Ideology

The patterns we observe in nature convince the natural sciences to search for the immutable laws that guide these patterns. Society displays patterns but immutable laws do not guide these patterns. The patterns of society are man made. I am interested in understanding these patterns as a means for understanding who determines these patterns and why.

Those pattern makers, those public policy makers, determine and maintain the dominant ideology that functions as the laws of society. Every society, to some degree, is set upon a path of development and maintained on that path by a small group of individuals.

Everything is influenced by the dominant ideology and every society has a dominant ideology. “Marx’s Theory of Ideology” is a great source for an understanding of this very important concept.

It appears that ideology became in the nineteenth century a major concept of epistemology as a result of the work accomplished by Karl Marx. It was a distinct form of reasoning about human society that was historical and universal in form. Ideology became an epistemological category designed to conceptualize a distinctive form of thought. Ideology refers to a systematically biased and self-contained study of ideas.

Most of us have been influenced to conceive our society as a natural evolution that is not to be questioned fundamentally any more than we question the sun rising in the east each morning. Society is a structured reality in which we all are naturally related to one another in a naturally determined position. Such is not the case, members of the society structure society and to understand it we must learn to understand what structure informs our thought, the categories in which we perceive and interpret the social world.

To view a society is to view it from a perspective and that perspective is formed by the assumptions taken. This represents the boundary of comprehension. A worldview “cannot transcend its condition of existence any more than a man can leap out of his skin.”

We are all constantly bombarded with ideological propaganda and our intellectual balance is dependent upon our ability to judge well. Such ability is the purpose of Critical Thinking as is being taught in our schools and colleges. Critical Thinking is an attempt to teach youngsters how to think, which means how to make good judgements.

Ideology is like a gentle almost indiscernible mist that nourishes constantly and unobserved by the people. Ideology has a source and a target.

I seek to understand the who, what and why of these policy makers. To do so I seek to understand ideology and human nature.

I think that the bullfight is a useful analogy for my view of society. The matador is the policy makers, the cape is the ideology and the bull is the people.

Hi. I think some ideological forces are blatant and explicit however some ideologies are insidious and tend to creep up on us. By that I mean that if we accept that human instituitions, such as the state, religion, corporation, family etc. represent patterned, goal-orioented behaviour, then in my opinion, we should understand that these patterns of behaviour all, in some way, restrict our lives. Of course I don’t believe it s so simple, because they also generate choices in their own ways too. It’s the fact that patterned behaviour ‘can’ indeed restrict our lives in ways we don t always foresee.

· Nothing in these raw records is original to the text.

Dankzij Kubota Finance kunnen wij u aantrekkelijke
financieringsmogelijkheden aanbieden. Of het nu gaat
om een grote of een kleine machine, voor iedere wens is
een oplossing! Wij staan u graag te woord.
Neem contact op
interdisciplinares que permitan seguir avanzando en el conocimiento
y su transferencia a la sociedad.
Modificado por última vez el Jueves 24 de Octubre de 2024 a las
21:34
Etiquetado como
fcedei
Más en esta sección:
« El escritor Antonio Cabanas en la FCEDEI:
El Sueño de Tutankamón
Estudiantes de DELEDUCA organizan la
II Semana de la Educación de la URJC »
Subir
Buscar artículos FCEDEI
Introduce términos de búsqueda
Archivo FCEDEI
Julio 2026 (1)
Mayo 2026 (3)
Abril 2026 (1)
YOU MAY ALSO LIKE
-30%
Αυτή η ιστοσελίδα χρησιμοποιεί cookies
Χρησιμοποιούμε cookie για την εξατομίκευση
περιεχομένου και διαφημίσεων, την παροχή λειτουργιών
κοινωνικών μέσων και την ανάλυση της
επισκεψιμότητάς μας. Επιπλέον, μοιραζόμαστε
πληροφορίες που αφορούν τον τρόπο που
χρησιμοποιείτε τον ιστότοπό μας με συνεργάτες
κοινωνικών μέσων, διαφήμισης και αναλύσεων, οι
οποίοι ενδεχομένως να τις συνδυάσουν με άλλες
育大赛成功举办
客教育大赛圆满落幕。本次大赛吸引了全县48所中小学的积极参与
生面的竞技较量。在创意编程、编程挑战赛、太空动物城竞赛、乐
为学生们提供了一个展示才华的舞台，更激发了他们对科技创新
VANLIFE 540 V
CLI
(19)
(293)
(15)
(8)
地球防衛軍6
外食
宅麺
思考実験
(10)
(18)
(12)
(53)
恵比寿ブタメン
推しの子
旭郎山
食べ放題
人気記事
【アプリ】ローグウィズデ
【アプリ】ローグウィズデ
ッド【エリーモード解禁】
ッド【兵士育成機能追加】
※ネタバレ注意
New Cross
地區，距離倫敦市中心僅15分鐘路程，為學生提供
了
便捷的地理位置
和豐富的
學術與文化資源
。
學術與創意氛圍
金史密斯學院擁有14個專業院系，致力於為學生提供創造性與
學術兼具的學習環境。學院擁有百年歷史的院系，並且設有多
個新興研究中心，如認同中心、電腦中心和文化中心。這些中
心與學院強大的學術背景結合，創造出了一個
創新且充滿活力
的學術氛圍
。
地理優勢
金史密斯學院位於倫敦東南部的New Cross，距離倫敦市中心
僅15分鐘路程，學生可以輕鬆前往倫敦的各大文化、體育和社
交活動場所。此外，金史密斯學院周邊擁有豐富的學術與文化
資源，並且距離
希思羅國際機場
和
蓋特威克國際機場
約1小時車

That’s why I’m always suspicious regarding political-economic ideologies which tend to attack mainly one form of institution; for example the political right in Western countries tend to seek diminished state influence while the left tends to attack private influence. My own sympathies are on the left however because there’s a tendency in modern times for the private sphere to increasingly evolve into what I referred to above as that insidious, creeping kind of ideological influence. In fact, I would go so far to say that business institutions, together with their lobbies hold a kind of de facto political power which is in many ways not responsive to the usual democratic safeguards which we’re suppose to have in place.

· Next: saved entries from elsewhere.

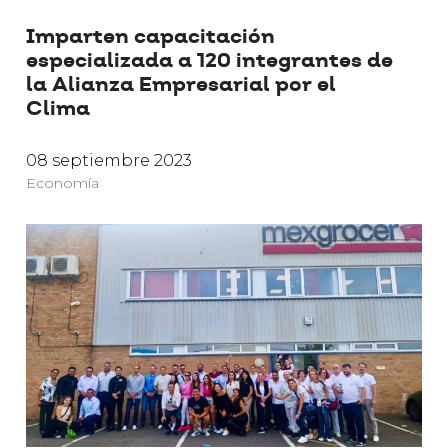
Imparten capacitación
especializada a 120 integrantes de
la Alianza Empresarial por el
Clima
08 septiembre 2023
Economía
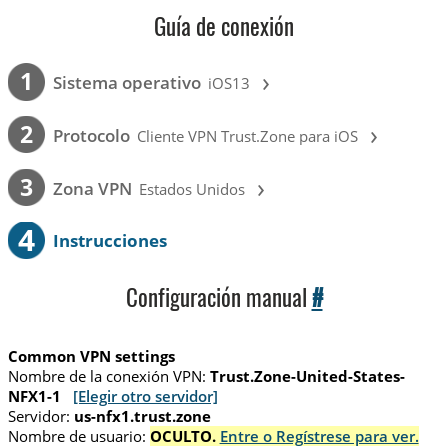
Guía de conexión
›
1
Sistema operativo
iOS13
›
2
Protocolo
Cliente VPN Trust.Zone para iOS
›
3
Zona VPN
Estados Unidos
4
Instrucciones
Configuración manual
#
Common VPN settings
Nombre de la conexión VPN:
Trust.Zone-United-States-
NFX1-1
[Elegir otro servidor]
Servidor:
us-nfx1.trust.zone
Nombre de usuario:
OCULTO.
Entre o Regístrese para ver.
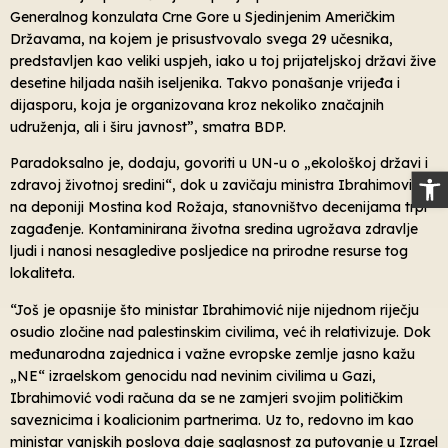
Generalnog konzulata Crne Gore u Sjedinjenim Američkim
Državama, na kojem je prisustvovalo svega 29 učesnika,
predstavljen kao veliki uspjeh, iako u toj prijateljskoj državi žive
desetine hiljada naših iseljenika. Takvo ponašanje vrijeđa i
dijasporu, koja je organizovana kroz nekoliko značajnih
udruženja, ali i širu javnost”, smatra BDP.
Paradoksalno je, dodaju, govoriti u UN-u o „ekološkoj državi i
Op
zdravoj životnoj sredini“, dok u zavičaju ministra Ibrahimovića,
na deponiji Mostina kod Rožaja, stanovništvo decenijama trpi
zagađenje. Kontaminirana životna sredina ugrožava zdravlje
ljudi i nanosi nesagledive posljedice na prirodne resurse tog
lokaliteta.
“Još je opasnije što ministar Ibrahimović nije nijednom riječju
osudio zločine nad palestinskim civilima, već ih relativizuje. Dok
međunarodna zajednica i važne evropske zemlje jasno kažu
„NE“ izraelskom genocidu nad nevinim civilima u Gazi,
Ibrahimović vodi računa da se ne zamjeri svojim političkim
saveznicima i koalicionim partnerima. Uz to, redovno im kao
ministar vanjskih poslova daje saglasnost za putovanje u Izrael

One thing I would like to add is that practical freedom to me involves leaving open the broadest scope of strategies for both individuals and government. In practise, that s easier said than done of course. Ideologies are inherently constricting. The fact is that such belief systems and the attendant ideologues who adhere to them do indeed block-off entire areas of strategies. A ‘free-market’ ideologue for instance will automatically eliminate certain governmental strategies and policies or at least, make them less likely to see the light of day. For me, that’s antithetical to freedom. Adhering to an ideology means at some point, closing off the cycle of mutual justification between state and citizen. The process of political and economic justification, that is, justifications for the political and economic policies of the state, even it’s fundamental premises, should remain perpetually open to review.

Freedom involves having the widest scope of possible responses to the contingencies and exigencies to which we are presented in our lives, both personal and political. Putting in place the kinds of social and poltical institutions to effect that is a whole other matter.
Cheers, MRJ :slight_smile:

MRJ

It seems to me that ideological propaganda permeates every corner of our life. And because it is ubiquitous we find it to be as pervasive as the sun rising in the morning. We become so habituated to it that we assume it is natural and thus universal and not to be questioned.

If we accept something that is man made to be god made then we are not inclined to examine it or certainly not question it. When such a thing happens some part of being free is lost. Until we develop the ability to understand the reality that is all about us we shall continue milling about like a herd of cows.

Self-enlightenment when we learn how to learn, how to think and how to understand will be the time when we begin to recapture the freedoms that are quickly disappearing.